Indigenous bassist, composer, and bandleader Mali Obomsawin has released the single “Odana” via Out of Your Head Records. The song encompasses elements from the history of the Abenaki, and brings them together via Jazz improvisation. Drawn from a 17th century ballad made famous by their cousin Alanis Obomsawin, Obomsawin’s single opens with brass bands intended to evoke the marching bands brought to Native reservations by Jesuit priests. The single is taken from Obomsawin’s compositional suite, Sweet Tooth, arriving on October 28, 2022.

Obomsawin discusses “Odana”:

The first song, “Odana”, looks to the reservation community where I’m enrolled.
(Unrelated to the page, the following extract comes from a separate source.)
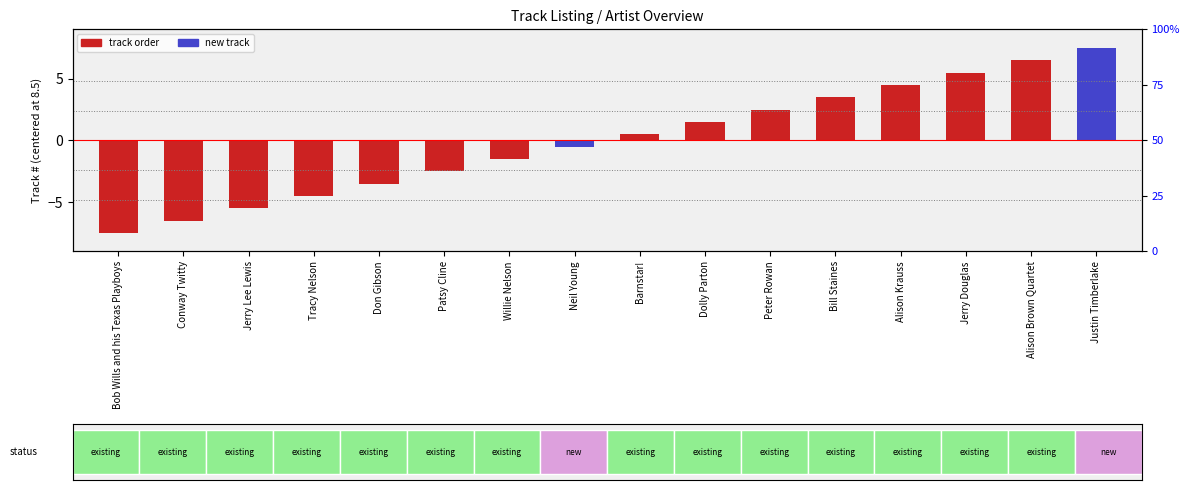

Where is the data nearest to the value 0?

Neil Young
Odana is a Wabanaki word for ‘the village’ – and Odanak, the name of our Abenaki reservation in southern Quebec, means “at the village.” Writer unknown, this ballad is a homage to this home that our ancestors founded in the late 1600s.

“Odana” tells the story of those ancestors who fled to modern-day Canada to escape biological warfare and scalp bounties (17th & 18th centuries) issued by the English crown in its colonies. The bounty proclamations, in particular, deterred Abenaki families from returning permanently to their ancestral territories by the end of the 18th century. The lyrics warn Abenakis to “be vigilant” so that the ground remains peaceful and they do not lose their newly founded villages at Odanak and “Mazipskoik” at the head of Lake Champlain. The lyrics describe “a great forest extending from the village,” a stolen homeland. Finally, the lyrics thank our forefathers for guarding this place for us and emphasize the importance of this place to the survival of Abenaki people in the face of genocide.
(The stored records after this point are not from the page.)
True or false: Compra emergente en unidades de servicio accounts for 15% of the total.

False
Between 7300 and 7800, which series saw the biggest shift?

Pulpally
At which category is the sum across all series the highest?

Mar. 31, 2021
The upcoming album Sweet Tooth blends Wabanaki stories and songs passed down in Obomsawin’s own family with tunes addressing “contemporary Indigenous life, colonization, continuity, love and rage”. It features field recordings of relatives at Odanak First Nation, but also conveys a larger story of the Wabanaki people, stretching across the domain of their confederacy from Eastern Canada to Southern New England.